Si va avanti così, senza soluzione di continuità, per tutto il libro: tra implausibili figure retoriche («l’erezione di Andrea entrava dentro di lei un po’ di più»: che sarà mai, lo stato per l’oggetto?), usi perlomeno fantasiosi degli ausiliari («Per il resto tutti gli oggetti erano resistiti più a lungo della vita delle persone a cui erano stati regalati»), dialoghi irrealistici (tra due ventenni: «Marco, se dovessi cadere e farmi male, tu saresti in grado di aiutarmi a rialzarmi, di prenderti cura di me?» ― «Sarò lì prima che cada per afferrarti in tempo») e due incredibili, se non li si vedesse con i nostri occhi, errori riguardanti i modi del verbo: «Si erano chiesti se avessero dovuto portare al padre le lettere», con «avessero» al posto di «avrebbero» (non potendo riportare tutto il passo, per chi volesse controllare: p. 178), e «Mentre aspettava di vedere se fosse successe qualcosa», con «fosse» al posto di “sarebbe” (p. 309).

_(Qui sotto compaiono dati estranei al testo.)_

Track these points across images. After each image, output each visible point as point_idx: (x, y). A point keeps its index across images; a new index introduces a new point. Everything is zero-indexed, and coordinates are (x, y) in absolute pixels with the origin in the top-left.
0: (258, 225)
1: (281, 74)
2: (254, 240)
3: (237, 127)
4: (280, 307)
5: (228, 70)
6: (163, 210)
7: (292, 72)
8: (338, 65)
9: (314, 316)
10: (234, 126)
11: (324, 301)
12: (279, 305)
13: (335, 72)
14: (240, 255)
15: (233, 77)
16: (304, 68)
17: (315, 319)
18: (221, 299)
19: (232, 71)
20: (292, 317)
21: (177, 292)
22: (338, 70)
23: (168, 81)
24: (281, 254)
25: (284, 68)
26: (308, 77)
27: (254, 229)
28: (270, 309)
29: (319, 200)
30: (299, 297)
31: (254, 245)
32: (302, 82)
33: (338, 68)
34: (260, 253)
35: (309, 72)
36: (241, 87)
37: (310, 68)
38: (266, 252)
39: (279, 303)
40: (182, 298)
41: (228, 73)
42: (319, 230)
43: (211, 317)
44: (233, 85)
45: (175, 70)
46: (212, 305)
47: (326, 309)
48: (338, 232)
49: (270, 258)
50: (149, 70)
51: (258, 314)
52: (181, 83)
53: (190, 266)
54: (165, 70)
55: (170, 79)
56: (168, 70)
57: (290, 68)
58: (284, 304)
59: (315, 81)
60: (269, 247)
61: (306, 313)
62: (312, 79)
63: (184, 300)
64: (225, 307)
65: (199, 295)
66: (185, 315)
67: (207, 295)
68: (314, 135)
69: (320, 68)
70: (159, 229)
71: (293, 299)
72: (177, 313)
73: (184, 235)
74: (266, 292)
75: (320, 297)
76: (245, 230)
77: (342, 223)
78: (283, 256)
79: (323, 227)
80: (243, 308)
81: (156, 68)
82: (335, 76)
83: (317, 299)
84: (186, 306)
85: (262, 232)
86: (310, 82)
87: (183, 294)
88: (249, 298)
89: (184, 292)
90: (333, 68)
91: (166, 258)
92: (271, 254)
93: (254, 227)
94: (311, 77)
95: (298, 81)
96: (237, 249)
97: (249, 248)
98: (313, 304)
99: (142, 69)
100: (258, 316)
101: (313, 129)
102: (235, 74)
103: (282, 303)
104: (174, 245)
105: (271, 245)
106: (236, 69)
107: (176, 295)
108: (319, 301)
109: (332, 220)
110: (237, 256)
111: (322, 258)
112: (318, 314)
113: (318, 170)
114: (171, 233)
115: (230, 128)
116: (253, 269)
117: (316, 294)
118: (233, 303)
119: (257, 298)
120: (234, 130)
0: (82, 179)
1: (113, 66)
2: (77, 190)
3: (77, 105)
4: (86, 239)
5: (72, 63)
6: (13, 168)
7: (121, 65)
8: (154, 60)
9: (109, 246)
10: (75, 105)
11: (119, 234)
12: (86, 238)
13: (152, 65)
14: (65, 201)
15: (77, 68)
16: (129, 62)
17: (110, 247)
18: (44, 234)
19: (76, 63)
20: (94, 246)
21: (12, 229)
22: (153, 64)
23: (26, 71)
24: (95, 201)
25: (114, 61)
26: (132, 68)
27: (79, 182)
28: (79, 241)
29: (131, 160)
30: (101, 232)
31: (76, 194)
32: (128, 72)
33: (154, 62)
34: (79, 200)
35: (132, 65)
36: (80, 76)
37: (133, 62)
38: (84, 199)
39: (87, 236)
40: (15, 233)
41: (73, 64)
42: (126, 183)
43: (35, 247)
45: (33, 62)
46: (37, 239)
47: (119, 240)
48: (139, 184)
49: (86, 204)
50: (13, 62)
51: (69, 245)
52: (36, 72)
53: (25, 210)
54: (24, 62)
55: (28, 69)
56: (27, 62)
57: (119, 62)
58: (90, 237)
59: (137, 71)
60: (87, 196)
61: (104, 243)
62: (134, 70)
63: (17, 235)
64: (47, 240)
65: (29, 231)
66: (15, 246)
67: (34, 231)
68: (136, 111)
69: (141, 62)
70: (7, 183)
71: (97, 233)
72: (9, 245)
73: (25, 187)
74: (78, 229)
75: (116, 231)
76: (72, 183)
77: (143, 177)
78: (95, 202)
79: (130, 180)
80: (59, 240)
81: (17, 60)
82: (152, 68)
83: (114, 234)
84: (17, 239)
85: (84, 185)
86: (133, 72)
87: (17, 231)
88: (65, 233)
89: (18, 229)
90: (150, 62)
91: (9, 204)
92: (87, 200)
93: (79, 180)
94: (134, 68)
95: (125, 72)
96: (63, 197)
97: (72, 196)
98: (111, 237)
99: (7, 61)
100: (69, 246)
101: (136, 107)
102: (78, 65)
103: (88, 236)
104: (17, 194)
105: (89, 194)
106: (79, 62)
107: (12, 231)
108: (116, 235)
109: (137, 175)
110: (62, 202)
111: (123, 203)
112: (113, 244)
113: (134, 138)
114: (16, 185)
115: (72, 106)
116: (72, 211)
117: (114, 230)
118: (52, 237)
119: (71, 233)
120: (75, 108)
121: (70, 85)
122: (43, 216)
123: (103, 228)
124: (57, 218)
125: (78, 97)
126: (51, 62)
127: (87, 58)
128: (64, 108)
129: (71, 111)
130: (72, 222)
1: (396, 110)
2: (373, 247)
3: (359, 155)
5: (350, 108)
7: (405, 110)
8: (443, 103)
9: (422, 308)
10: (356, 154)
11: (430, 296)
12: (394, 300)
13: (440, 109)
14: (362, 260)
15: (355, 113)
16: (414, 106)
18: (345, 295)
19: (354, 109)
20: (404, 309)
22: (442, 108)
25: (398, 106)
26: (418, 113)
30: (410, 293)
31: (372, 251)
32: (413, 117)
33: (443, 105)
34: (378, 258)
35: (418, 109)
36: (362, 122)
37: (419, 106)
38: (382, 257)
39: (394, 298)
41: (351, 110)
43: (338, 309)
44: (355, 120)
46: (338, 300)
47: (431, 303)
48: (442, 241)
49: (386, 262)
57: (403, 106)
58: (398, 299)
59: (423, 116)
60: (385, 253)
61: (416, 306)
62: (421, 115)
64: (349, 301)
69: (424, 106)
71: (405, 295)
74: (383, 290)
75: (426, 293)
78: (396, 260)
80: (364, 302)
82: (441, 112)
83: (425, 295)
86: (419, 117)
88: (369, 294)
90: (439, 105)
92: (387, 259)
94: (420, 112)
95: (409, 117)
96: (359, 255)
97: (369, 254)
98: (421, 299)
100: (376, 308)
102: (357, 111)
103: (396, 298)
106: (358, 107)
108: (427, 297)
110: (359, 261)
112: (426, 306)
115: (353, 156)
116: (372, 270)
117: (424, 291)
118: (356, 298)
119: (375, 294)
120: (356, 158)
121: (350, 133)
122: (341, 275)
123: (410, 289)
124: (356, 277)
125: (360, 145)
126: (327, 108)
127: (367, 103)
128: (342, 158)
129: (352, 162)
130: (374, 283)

Ora: alcuni aspetti del Fabio Volo romanziere – temi del libro, motivi del successo –, ma anche alcune proposte al suo indirizzo, saranno oggetto di un secondo articolo di imminente scrittura (in cui si darà anche conto del titolo complessivo di entrambi). Qui, in conclusione, si affronterà solo una questione, e riguarda la casa editrice Mondadori. Con La strada verso casa, non si è davanti a letteratura di miserabile fattura: per il semplice fatto che non si è davanti a della letteratura. Quello che stupisce, rammarica e infastidisce profondamente, è che si è davanti a un prodotto di consumo, di miserabile fattura. A partire dalla copertina for dummies, la cura redazionale/editoriale è completamente assente: è come se l’editore, contando sul richiamo del nome e sul fatto che le vendite sarebbero arrivate indipendentemente dal valore dell’opera, abbia abbandonato all’origine ogni discorso sulla qualità di ciò che mandava sugli scaffali di librerie e supermercati. Che considerazione la Mondadori ha degli acquirenti, ci si trova a chiedersi, smarriti? E ancora (ma è quesito meno importante del precedente, per quanto ci concerne): possibile che nessuna delle persone che si occupa dei libri di Volo gli consigli, visto che lui pare non essere in grado di fare simili valutazioni, di evitare il vittimismo e non esporsi a un giudizio critico che, anche per responsabilità oggettive della stessa Mondadori, non potrebbe mai, in nessun caso, essere positivo?